**Work to be completed:** All of the data that follows is to be printed exactly, without pictures.

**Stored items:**
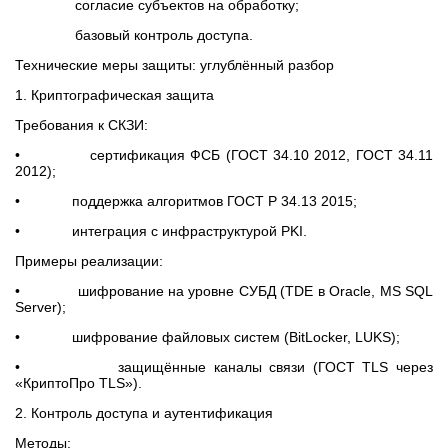
согласие субъектов на обработку;
базовый контроль доступа.
Технические меры защиты: углублённый разбор
1. Криптографическая защита
Требования к СКЗИ:
• сертификация ФСБ (ГОСТ 34.10 2012, ГОСТ 34.11
2012);
• поддержка алгоритмов ГОСТ Р 34.13 2015;
• интеграция с инфраструктурой PKI.
Примеры реализации:
• шифрование на уровне СУБД (TDE в Oracle, MS SQL
Server);
• шифрование файловых систем (BitLocker, LUKS);
• защищённые каналы связи (ГОСТ TLS через
«КриптоПро TLS»).
2. Контроль доступа и аутентификация
Методы:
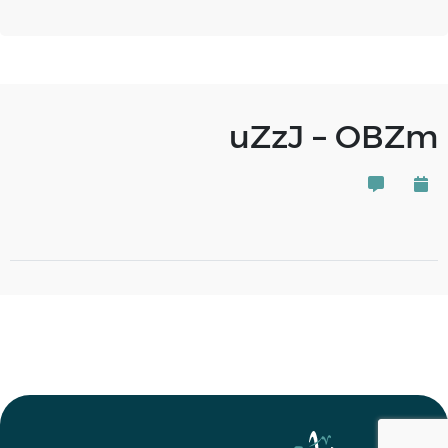
uZzJ – OBZm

**The completed task:**
согласие субъектов на обработку;
базовый контроль доступа.
Технические меры защиты: углублённый разбор
1. Криптографическая защита
Требования к СКЗИ:
• сертификация ФСБ (ГОСТ 34.10 2012, ГОСТ 34.11
2012);
• поддержка алгоритмов ГОСТ Р 34.13 2015;
• интеграция с инфраструктурой PKI.
Примеры реализации:
• шифрование на уровне СУБД (TDE в Oracle, MS SQL
Server);
• шифрование файловых систем (BitLocker, LUKS);
• защищённые каналы связи (ГОСТ TLS через
«КриптоПро TLS»).
2. Контроль доступа и аутентификация
Методы:
uZzJ – OBZm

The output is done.